Voz da Rússia: Mas existe um esforço para formar novos atletas no Brasil, principalmente antes das Olimpíadas?
AR: Existe. Nós temos o Plano Medalhas. Vamos investir R$ 1 bilhão até 2016, apenas no treinamento dos atletas que nós julgamos que podem alcançar medalhas em 2016. Nós não queremos ter apenas um bom desempenho na organização dos jogos. Nós queremos ter também um bom desempenho no quadro de medalhas.

Voz da Rússia: A Rússia também está se preparando para uma Olimpíada, já em 2014. São os Jogos Olímpicos de Inverno, que acontecem em Sochi, no sul do país. E saiu um dado recente, tornado público, de que esse evento vai custar US$ 50 bilhões à economia nacional. Aí, a gente se pergunta: qual será o legado disso tudo? No Brasil, onde serão realizadas a Copa das Confederações, a Copa do Mundo e as Olimpíadas, também há esse tipo de preocupação? O que será possível aproveitar depois desses grandes eventos?

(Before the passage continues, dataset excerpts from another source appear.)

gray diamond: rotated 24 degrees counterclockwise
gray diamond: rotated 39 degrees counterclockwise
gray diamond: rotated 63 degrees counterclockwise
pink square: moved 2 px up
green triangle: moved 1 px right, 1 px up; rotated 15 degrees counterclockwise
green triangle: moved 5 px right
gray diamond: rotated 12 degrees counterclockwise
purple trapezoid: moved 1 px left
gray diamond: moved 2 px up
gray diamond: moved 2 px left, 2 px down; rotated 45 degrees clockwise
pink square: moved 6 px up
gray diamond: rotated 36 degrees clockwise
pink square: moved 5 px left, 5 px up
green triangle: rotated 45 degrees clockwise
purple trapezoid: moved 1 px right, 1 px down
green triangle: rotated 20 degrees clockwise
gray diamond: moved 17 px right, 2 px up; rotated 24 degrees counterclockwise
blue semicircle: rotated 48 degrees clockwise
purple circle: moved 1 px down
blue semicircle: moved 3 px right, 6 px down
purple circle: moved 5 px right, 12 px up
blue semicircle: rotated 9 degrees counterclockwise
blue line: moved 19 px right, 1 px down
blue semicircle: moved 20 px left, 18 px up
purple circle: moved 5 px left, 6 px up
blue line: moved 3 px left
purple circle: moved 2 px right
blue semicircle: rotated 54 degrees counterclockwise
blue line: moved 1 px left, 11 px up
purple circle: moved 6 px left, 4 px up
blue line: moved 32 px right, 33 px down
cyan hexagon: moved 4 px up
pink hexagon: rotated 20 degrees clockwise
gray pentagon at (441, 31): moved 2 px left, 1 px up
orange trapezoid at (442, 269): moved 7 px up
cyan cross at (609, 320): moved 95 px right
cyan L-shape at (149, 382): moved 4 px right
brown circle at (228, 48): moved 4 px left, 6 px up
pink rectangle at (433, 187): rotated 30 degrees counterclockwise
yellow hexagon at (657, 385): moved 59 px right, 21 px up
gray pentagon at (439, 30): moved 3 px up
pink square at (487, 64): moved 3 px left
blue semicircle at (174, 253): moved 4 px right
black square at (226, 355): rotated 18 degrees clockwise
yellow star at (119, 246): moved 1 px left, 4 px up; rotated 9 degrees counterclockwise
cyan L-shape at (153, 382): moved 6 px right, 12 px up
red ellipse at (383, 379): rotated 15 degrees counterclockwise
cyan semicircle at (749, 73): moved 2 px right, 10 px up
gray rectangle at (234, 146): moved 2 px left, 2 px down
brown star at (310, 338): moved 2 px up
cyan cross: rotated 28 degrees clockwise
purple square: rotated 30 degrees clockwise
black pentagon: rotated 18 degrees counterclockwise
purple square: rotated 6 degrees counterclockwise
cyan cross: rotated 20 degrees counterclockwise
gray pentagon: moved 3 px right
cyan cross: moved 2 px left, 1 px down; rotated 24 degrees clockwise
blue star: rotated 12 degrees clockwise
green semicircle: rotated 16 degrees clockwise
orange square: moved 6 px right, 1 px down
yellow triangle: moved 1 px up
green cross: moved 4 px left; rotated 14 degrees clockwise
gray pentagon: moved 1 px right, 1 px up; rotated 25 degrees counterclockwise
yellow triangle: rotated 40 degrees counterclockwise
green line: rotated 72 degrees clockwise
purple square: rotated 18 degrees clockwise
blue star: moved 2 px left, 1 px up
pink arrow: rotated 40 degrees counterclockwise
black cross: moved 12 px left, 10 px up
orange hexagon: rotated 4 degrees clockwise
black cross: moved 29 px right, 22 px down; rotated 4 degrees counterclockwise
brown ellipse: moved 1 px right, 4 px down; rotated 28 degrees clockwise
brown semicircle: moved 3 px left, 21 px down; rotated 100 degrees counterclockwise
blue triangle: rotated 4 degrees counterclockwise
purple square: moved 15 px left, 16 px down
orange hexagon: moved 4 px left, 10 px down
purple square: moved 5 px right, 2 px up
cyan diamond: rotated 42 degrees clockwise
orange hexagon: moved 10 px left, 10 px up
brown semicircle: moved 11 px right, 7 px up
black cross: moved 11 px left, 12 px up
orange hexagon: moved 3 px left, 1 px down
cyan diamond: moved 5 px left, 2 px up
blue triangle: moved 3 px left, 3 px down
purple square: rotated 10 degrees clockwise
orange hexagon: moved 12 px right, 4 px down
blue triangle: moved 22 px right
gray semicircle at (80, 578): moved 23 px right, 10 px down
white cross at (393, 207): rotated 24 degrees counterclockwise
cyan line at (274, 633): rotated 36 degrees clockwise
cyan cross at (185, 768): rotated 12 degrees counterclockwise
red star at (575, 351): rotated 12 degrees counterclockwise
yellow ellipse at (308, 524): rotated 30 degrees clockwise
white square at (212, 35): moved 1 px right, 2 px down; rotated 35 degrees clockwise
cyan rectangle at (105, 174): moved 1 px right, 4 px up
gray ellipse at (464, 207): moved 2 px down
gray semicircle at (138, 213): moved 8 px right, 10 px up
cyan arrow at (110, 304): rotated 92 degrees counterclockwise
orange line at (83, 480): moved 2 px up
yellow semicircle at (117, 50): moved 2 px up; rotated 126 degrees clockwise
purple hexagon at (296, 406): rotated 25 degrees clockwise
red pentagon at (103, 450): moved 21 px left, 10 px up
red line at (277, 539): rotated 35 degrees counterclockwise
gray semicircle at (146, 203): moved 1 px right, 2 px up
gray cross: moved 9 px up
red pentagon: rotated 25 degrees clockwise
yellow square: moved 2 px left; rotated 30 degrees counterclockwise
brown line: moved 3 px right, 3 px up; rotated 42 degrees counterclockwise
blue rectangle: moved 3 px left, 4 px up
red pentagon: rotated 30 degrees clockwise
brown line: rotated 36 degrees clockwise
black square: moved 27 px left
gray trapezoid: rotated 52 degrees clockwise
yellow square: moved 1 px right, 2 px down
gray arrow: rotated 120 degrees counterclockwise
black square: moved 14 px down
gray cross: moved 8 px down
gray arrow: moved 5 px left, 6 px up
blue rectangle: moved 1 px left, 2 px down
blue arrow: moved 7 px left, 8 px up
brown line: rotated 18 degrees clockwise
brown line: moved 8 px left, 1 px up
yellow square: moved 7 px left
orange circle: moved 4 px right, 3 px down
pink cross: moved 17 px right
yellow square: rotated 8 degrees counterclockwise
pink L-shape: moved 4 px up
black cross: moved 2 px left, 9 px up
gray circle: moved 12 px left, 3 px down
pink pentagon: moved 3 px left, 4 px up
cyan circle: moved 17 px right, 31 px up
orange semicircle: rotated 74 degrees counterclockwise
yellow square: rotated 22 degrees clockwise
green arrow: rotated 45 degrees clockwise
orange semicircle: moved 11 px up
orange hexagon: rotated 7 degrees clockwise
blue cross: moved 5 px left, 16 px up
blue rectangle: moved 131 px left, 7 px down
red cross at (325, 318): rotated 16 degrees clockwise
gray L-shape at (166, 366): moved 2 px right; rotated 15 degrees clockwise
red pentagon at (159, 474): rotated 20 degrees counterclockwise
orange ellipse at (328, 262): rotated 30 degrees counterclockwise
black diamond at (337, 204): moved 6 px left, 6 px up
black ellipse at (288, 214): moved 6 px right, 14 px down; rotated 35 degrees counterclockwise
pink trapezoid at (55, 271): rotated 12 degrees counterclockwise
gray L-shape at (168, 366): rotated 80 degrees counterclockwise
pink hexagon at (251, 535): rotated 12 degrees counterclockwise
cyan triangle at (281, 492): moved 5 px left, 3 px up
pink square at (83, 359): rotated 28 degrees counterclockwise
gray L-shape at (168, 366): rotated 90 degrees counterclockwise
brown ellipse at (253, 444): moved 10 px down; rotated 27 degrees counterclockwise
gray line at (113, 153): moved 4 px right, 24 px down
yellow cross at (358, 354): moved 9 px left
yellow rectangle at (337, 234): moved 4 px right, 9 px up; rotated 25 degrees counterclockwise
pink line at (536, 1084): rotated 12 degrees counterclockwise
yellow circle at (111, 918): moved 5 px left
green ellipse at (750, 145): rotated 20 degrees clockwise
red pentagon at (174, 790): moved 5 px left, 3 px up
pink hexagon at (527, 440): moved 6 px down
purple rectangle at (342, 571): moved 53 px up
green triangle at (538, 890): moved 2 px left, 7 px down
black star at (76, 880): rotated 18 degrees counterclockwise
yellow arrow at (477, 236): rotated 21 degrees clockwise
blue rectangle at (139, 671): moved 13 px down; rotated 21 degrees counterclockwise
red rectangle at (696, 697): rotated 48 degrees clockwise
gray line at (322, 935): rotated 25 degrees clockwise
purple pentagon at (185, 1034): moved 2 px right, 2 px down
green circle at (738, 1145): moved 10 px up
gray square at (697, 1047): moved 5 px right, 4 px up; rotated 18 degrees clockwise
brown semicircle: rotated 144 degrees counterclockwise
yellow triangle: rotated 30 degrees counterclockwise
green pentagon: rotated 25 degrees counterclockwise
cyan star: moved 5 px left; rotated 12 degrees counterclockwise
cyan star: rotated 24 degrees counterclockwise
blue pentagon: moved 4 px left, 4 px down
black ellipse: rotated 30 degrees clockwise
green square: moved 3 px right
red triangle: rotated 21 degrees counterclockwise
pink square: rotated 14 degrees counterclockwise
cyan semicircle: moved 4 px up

AR: Há dois tipos de legado. Um é o material, que o país acrescenta à sua infraestrutura esportiva em equipamentos, em capacidade de oferecer esporte tanto educacional quanto de alto rendimento para a sua população. O outro legado é intangível, é imaterial, é a valorização da prática da atividade física e do esporte como prática de saúde. As pessoas vão passar a valorizar mais a atividade física e o esporte. Isso é uma coisa muito importante. Há a projeção que esses eventos dão ao país. Ele passa a ser mais conhecido, mais procurado como destino turístico, ele passa a ser mais respeitado pela sua capacidade de organizar grandes eventos, passa a ser mais admirado pela sua capacidade de receber bem as pessoas e tratar bem os visitantes. Eu creio que no Brasil nós teremos ganhos importantes. Consultorias internacionais calculam que Copa e Olimpíadas juntas, no Brasil, vão criar mais de 3,6 milhões de empregos, vão acrescentar 0,4% – só a Copa do Mundo – ao PIB brasileiro até 2019, vão melhorar a qualidade da nossa engenharia civil, do setor de serviços, como turismo, hospedagem e transporte. As nossas cidades passarão a ser mais conhecidas. Principalmente aquelas que vão sediar a Copa do Mundo. Tanto é assim que há sempre uma disputa muito forte para sediar esses eventos. A Olimpíada de Londres passou por uma disputa com Paris, duas metrópoles que são celebridades no mundo. Na do Rio de Janeiro, o Brasil disputou com a cidade do presidente Obama, Chicago. E a Copa do Mundo é um sonho de todo país. Os chineses já trabalham para sediar uma Copa daqui a trinta anos pelo menos. Os argentinos e os uruguaios querem trazer a Copa do Mundo para celebrar o centenário no Uruguai, onde ocorreu a primeira edição da Copa, em 1930. Então, eu acho que há ganhos importantes para o país, tanto na Copa do Mundo quanto nos Jogos Olímpicos.